1. POST Reading: The main condition was for the endpoint to work quickly, but at the same time return the id and number.
   The service which works in this action is very fast.

• He get from Redis (hash collection) dictionary next id for this entry from all readings and the number for this particular token (since we using sequence for each token ).
• Then create reading_value and put it in ither redis collection( right now without any validation, cause we should do it really fast,
  we validate/process it later).
• Then it launches the job in the sidekick.
• Then it render id and number in the response.

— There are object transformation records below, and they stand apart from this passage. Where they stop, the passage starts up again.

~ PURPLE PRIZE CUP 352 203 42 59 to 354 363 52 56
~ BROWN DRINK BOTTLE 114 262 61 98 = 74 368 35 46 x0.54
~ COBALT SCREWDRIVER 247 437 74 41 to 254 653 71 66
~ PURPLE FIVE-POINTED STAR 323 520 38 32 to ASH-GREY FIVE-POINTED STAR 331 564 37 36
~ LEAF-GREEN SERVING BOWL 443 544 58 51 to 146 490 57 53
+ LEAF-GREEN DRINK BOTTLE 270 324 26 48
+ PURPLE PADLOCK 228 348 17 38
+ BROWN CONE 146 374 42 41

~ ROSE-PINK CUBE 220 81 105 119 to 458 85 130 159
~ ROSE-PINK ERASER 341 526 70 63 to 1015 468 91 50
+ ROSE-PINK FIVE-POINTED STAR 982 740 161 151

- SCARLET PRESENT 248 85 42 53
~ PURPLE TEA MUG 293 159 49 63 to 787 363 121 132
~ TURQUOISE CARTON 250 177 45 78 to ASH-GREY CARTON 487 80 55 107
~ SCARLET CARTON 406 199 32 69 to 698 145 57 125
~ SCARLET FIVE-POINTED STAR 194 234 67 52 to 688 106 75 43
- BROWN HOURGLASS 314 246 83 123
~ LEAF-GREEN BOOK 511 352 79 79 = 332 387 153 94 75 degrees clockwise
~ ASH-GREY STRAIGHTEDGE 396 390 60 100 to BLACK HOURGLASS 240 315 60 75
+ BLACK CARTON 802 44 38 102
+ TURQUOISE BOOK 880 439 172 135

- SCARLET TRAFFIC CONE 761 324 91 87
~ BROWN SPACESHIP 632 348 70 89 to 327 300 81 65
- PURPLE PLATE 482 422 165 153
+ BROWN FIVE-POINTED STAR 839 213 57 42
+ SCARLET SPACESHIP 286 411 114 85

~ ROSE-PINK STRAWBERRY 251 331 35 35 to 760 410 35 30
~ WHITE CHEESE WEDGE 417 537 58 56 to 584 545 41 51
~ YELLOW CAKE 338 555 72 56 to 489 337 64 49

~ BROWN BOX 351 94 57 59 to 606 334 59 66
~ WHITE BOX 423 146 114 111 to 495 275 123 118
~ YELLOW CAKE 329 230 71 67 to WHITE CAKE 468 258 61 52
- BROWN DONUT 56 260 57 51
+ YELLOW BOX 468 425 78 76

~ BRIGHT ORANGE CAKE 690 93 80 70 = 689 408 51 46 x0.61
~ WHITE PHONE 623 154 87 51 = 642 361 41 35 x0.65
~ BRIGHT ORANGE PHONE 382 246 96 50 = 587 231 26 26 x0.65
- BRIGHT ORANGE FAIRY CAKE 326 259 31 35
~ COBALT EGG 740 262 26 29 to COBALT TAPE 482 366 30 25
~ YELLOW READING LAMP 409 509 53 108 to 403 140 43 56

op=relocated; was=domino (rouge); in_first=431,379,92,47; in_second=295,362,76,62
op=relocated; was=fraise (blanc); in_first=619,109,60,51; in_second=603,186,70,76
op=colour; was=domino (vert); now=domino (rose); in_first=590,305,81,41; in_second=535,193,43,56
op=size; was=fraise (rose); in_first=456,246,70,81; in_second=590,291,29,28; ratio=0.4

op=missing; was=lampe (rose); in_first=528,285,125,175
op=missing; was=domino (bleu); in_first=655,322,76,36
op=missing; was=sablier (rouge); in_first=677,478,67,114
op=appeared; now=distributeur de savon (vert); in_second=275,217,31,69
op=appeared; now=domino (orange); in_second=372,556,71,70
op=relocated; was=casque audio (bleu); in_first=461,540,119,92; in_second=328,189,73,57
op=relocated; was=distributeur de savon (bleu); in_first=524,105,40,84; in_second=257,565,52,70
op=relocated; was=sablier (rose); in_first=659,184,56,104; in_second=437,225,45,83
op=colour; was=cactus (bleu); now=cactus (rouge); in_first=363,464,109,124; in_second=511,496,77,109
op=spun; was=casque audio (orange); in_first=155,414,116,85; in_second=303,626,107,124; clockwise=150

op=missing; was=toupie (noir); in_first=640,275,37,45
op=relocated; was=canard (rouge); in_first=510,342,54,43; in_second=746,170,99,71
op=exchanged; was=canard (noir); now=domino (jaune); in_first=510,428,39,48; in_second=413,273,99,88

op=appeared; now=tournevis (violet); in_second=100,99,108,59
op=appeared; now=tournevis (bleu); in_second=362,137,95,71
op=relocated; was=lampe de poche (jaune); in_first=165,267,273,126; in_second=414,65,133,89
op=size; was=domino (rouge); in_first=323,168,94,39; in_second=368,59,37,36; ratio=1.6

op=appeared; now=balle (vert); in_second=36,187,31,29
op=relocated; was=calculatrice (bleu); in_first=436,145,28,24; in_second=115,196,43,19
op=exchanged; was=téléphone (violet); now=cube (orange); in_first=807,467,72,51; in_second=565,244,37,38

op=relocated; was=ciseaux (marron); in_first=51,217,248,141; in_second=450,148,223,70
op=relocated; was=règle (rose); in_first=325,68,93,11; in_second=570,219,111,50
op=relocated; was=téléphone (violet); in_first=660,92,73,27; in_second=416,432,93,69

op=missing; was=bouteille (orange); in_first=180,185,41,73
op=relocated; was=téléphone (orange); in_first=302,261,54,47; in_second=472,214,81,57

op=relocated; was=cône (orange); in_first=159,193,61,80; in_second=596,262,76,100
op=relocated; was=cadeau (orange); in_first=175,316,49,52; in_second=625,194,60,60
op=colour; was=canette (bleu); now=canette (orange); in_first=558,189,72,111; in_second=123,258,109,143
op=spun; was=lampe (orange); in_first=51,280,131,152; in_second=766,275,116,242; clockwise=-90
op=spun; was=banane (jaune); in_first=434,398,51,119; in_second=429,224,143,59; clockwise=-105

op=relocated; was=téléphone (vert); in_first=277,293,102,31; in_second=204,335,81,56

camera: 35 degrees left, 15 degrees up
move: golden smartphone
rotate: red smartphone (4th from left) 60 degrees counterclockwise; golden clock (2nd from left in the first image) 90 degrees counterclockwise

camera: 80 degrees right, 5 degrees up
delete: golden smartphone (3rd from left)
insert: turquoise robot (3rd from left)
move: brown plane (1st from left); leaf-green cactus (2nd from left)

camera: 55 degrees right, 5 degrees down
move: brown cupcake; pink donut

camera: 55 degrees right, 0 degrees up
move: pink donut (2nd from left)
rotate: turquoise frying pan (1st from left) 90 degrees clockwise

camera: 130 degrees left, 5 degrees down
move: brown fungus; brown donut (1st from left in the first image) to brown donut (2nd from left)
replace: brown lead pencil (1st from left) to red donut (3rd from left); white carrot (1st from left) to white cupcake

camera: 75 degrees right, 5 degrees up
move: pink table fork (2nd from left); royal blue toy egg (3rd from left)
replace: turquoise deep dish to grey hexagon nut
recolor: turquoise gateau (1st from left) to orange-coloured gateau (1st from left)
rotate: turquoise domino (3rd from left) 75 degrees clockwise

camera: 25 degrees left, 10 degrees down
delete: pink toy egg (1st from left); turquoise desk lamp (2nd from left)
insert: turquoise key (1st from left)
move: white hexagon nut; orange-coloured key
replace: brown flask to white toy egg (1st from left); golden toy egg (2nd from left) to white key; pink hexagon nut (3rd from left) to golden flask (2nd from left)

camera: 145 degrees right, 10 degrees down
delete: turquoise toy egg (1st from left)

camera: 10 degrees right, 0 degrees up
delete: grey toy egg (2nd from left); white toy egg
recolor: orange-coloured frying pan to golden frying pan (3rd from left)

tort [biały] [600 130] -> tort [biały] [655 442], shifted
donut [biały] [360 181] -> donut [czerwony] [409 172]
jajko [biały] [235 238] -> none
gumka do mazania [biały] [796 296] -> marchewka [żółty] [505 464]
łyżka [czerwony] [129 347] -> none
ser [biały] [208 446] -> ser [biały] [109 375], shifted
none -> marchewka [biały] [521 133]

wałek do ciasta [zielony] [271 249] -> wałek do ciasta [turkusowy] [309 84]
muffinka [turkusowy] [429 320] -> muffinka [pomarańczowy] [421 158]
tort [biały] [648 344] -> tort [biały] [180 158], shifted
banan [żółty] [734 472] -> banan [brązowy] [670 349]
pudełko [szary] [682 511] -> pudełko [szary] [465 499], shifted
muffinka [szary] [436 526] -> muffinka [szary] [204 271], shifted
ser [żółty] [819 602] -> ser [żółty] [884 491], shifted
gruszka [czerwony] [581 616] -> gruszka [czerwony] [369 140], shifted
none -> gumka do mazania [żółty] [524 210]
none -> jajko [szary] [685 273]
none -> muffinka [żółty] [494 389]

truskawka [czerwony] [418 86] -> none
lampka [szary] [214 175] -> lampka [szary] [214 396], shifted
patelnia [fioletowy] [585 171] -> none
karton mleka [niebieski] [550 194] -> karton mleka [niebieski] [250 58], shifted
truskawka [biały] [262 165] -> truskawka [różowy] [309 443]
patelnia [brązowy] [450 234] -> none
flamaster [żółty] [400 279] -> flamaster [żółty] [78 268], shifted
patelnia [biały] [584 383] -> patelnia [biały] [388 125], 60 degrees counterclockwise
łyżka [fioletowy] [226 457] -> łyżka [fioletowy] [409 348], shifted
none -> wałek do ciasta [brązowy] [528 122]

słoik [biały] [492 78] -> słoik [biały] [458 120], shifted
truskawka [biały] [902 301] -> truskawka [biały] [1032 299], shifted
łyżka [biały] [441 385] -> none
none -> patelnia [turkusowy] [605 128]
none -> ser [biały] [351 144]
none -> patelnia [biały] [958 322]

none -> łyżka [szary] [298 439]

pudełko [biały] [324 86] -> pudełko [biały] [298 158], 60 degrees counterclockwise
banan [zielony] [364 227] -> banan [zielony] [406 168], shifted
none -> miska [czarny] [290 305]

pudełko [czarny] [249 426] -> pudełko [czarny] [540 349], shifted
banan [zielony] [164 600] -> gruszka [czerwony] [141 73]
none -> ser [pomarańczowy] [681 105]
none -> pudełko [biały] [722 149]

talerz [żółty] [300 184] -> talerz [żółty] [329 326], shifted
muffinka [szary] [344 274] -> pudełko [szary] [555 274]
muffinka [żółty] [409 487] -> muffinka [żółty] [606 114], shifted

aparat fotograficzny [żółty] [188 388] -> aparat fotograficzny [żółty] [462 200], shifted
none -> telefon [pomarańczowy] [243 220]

Read/put from/to Redis hash collection operation cost O(1) complexity.

1.2 Sidekiq job

• selects an entry from the cache
• validates it
• calculates stats data and updates the dictionary( Redis collection ) (so that when you need statistics you do not have to calculate it across the entire pg table)
• writes to postgress

if an error occurs, it writes to the log

2. GET Reading: The main condition for the end point get data from both the main table and the cache, which Redis has not yet processed.

We have a cache (Redis), in which we looking for data and if we do not find the data there, then we look in the main table (PG)

Read from Redis hash collection operation cost O(1) complexity.
If we dont find data there we look for it in postgres whcih cost O(n) complexity. ( depending on count of readings(n) in table )

3. GET Stats: Main end point condition get data from both the main table and the cache that Redis has not yet processed.
   Also do it fast.

• Get data from dict( 1.2 point ) , which store data for all data from pg.
• Get data from id dict about max id which we have in cache
• Get data from stat dict about last id which we store in stat dict
• Move between that range last_id+1..max_id, and find all data in cache, calc stat data for that entry and aggregate it with stat dictionary ( but not rewrite stat dict )
• render it

Read from Redis hash collection operation cost O(1) complexity.
Iterate through data in cache cost O(last_id+1..max_id),
data in cache which we dont processed yet.

Fast json for serilizers

Using gem fastjson for serialization.
It is 10 times faster than the activemodel

Service

The main place for storing business logic is in services.
Gem dry-monads was used
And they are built according to several rules!

• Each of them has only one public calling method call.
• Verb naming
• Each of them works in a monad
• Each of them returns Success or Failure
• Doesn't crash on error (we can always expand the result and process / render it and not just show 500 code)
• If the previous step led to failure, then further we monad does not work in vain

So we get that we can easily associate them with each other. It is also more convenient to test and maintain the code.